= Angezeigter Text =
______

Ich gehöre zu der Generation von Kindern, die herausgerissen wurden aus einer behüteten Kindheit in die Wirren der letzten Kriegstage, die eine Flucht aus der Heimat im Osten Deutschlands mit all den grausamen und schrecklichen Erlebnissen über sich ergehen lassen mussten. Im Hinterkopf stets den Gedanken an die damalige Sieger-Mentalität der Roten Armee und ihrer Nachfolger. Die damalige Ankunft im Westen des »Deutschen Reiches« trug auch nicht unbedingt dazu bei, dass man sich heimisch fühlen konnte, dass man sich nun aufgehoben wusste bei den eigenen Landsleuten. Im Gegenteil!

Wir waren unerwünscht, wir Menschen aus Ostpreußen, Pommern, Schlesien, die wir die ganze Gräuel des Krieges erlebt hatten, uns hätte man am liebsten zum Teufel gewünscht!

______

= Daten zur Durchsicht =
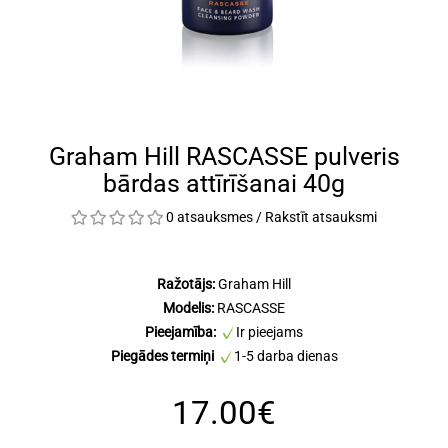
Graham Hill RASCASSE pulveris
bārdas attīrīšanai 40g
0 atsauksmes
/
Rakstīt atsauksmi
Ražotājs:
Graham Hill
Modelis:
RASCASSE
Pieejamība:
Ir pieejams
Piegādes termiņi
1-5 darba dienas
17.00€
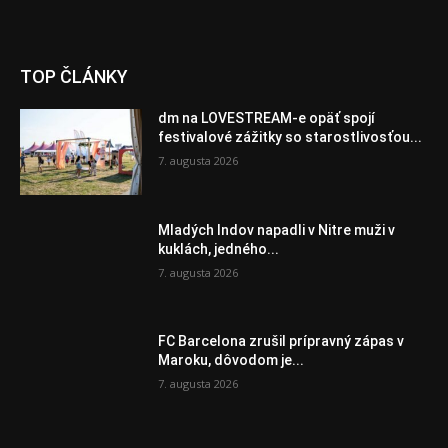
TOP ČLÁNKY
dm na LOVESTREAM-e opäť spojí
festivalové zážitky so starostlivosťou...
7. augusta 2026
Mladých Indov napadli v Nitre muži v
kuklách, jedného...
7. augusta 2026
FC Barcelona zrušil prípravný zápas v
Maroku, dôvodom je...
7. augusta 2026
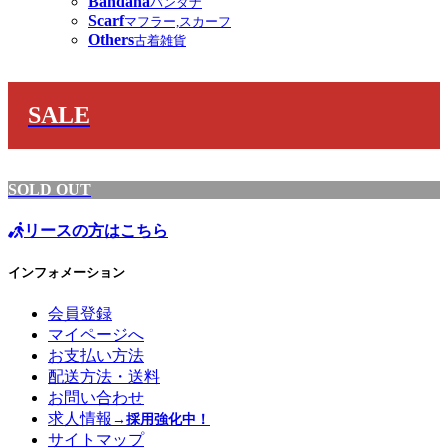
Bandana
バンダナ
Scarf
マフラー,スカーフ
Others
古着雑貨
SALE
SOLD OUT
リースの方はこちら
インフォメーション
会員登録
マイページへ
お支払い方法
配送方法・送料
お問い合わせ
求人情報
→採用強化中！
サイトマップ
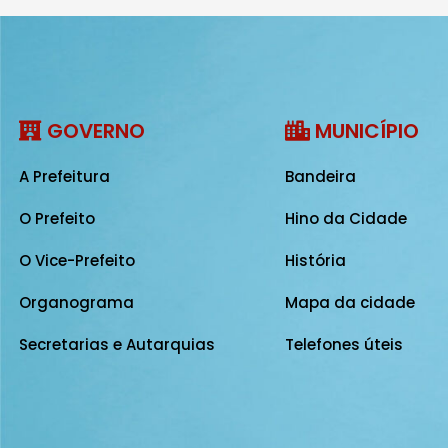
GOVERNO
MUNICÍPIO
A Prefeitura
Bandeira
O Prefeito
Hino da Cidade
O Vice-Prefeito
História
Organograma
Mapa da cidade
Secretarias e Autarquias
Telefones úteis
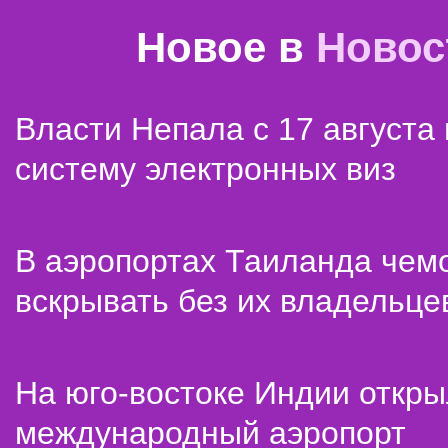
Новое в
Новос
Власти Непала с 17 августа
систему электронных виз
В аэропортах Таиланда чем
вскрывать без их владельце
На юго-востоке Индии откр
международный аэропорт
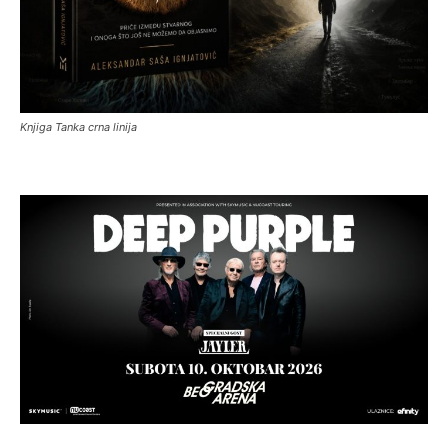
Knjiga Tanka crna linija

______

= Zu erledigen =
**A.** Welche Herkunftsgebiete der Unerwünschten nennt der Text über die Flucht aus dem Osten?
**B.** Setzen Sie den Text über die Flucht aus dem Osten nach seinem letzten Satz fort.

= Nummerierte Antworten =
**A.** Ostpreußen, Pommern und Schlesien.

**B.**
Wir waren schuldlos schuldig gewordene Kinder, die noch nicht wussten, worum es eigentlich ging, die jedoch plötzlich feststellen mussten, dass alles, was sie bisher gelernt hatten, womit sie indoktriniert waren, grundsätzlich falsch war. Kinder, die ihren Vater, ihre Mutter im blühendsten Alter dann verloren, als sie sie dringend nötig hatten.
Entwurzelt aus dem heimatlichen Boden, weggeworfen als Unkraut auf den Komposthaufen der Geschichte zusammen mit Millionen Anderen, die auch ihre Jugend, ihre Kindheit dabei verloren und den Zusammenhalt einer Familie niemals kennenlernten.
Diese Entwurzelung hat mich persönlich mein ganzes Leben begleitet, hat mich stets voller Unrast durch die Welt ziehen lassen, immer auf der Suche nach einem Halt, nach Liebe und Vertrauen, nach einem Boden, in dem ein Wachsen möglich sein könnte.

Ich habe mein Leben ausgefüllt, mit Erfolgen und ebenso mit schlechten Ergebnissen. Deshalb kenne ich das Auf und Ab des Lebens zur Genüge.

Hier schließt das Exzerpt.